Ron Alkalay, Ph.D. has been focusing on pathologic
fractures of the human spine which is a major cause of morbidity
and mortality in both the adult and elderly population.
His research aims to elucidate the role of vertebral structures
namely, cancellous bone and vertebral cortex, in effecting
the mechanism of failure and consequently the post-failure
response of thoracolumbar vertebra to complex loading scenarios.
He developed a novel, CT compatible, computer controlled
spinal testing device which allows for acquisition of real-time
CT images of the deforming spine. In part of a new collaborative
effort with the Mayo Clinic in Rochester, MN, his group is
evaluating the use of a Quantitative CT image based structural
analysis program to classify whether vertebrae with metastatic
defects are at a risk of premature failure. Such materials offer
the possibility of inclusion of therapeutic drugs as well as bone
enhancing agents to ameliorate the effect of the disease on
the spine. This latest effort forms the basis of a Department
of Defense Grant application entitled Computed tomography
guided protocol for prophylactic augmentation of metastatic
diseased spine using structural biopolymers. He is also investigating
the ability of MR based diffusion imaging (ADC, tensor)
to delineate the effect of age-related degeneration on the
anatomy and structure of human intervertebral discs. This
effort, supported by a grant from the Robert Mathys foundation,
Switzerland, forms the basis of an R21 application entitled
Correlation of diffusion MRI and disc biomechanics. He
contributes to the teaching of engineering subjects at Harvard
and HST Faculty at the Orthopedic Biomechanics course. Dr.
Alkalay has similarly tutored several students from Harvard
Division of Engineering Sciences and the Bioengineering
program at Boston University, on research projects involving
both vertebral and intervertebral disc mechanics. He published
a paper entitled A biomechanical analysis of an instrumented
spinal under torsional loads (Alkalay RN, Sharpe D, Bader DL.
J of Biomech, 38(4), 865-876, 2005) and and received funding
from the Robert Mathys Foundation, Stryker Medical.

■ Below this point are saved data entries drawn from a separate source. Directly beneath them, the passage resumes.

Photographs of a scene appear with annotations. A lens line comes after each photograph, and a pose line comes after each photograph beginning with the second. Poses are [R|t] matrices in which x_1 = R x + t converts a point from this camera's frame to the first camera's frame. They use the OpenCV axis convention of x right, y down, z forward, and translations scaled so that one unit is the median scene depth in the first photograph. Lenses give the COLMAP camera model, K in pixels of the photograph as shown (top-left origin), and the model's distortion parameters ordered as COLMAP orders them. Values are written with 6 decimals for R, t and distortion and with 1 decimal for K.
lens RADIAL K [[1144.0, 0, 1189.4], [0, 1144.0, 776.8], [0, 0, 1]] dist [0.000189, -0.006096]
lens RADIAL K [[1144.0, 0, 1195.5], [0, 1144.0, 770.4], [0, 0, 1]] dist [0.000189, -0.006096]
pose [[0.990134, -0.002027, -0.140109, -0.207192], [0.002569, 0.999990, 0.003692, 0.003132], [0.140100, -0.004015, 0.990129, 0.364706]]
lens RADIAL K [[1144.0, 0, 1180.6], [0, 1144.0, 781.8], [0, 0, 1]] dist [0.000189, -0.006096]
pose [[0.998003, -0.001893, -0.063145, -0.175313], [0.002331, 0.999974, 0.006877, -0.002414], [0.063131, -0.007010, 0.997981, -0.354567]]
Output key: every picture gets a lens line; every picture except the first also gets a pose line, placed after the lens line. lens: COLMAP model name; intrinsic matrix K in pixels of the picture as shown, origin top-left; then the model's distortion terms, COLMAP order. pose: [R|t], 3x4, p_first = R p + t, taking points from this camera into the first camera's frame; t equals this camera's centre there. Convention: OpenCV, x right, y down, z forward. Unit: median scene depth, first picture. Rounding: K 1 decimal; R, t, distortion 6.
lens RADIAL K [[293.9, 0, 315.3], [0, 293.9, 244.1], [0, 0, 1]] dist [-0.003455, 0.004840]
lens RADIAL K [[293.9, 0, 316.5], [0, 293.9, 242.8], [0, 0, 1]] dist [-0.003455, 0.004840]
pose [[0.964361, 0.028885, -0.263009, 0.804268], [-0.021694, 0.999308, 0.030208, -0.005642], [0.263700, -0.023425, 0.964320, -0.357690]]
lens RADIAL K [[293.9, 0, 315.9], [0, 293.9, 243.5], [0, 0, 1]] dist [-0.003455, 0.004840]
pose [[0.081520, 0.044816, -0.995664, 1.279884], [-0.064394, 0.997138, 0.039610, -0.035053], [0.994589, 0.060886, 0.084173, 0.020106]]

Robert Fajardo, Ph.D. was promoted to Instructor in
Orthopaedics at Harvard Medical School and had a very productive
year. He had a presentation at the ORS entitled Validation
of a micro-CT image based algorithm to estimate the structural
integrity of tissue engineered bone along with his co-workers
PN Bansal and Brian Snyder. He also had a presentation
at the annual conference for the Society for Integrative and
Comparative Biology entitled Axial postcranial skeleton in
birds: comparison of centrum bone structure in two anatids
with different pneumatic states with his co-investigators E.
Cory, ND Patel, A. Nazarian, V. Glatt V, BD Snyder and ML
Bouxsein.
On a personal note, he and his wife, Genevieve, are also
expecting their 3rd daughter in early June.
I hope this gives you some idea about the progress and
excitement that has occurred at the BIDMC Orthopaedic
Department both in clinical care, research and education. We
look forward to an even more exciting 2006-2007 academic year
and invite you to visit the Department and Laboratories.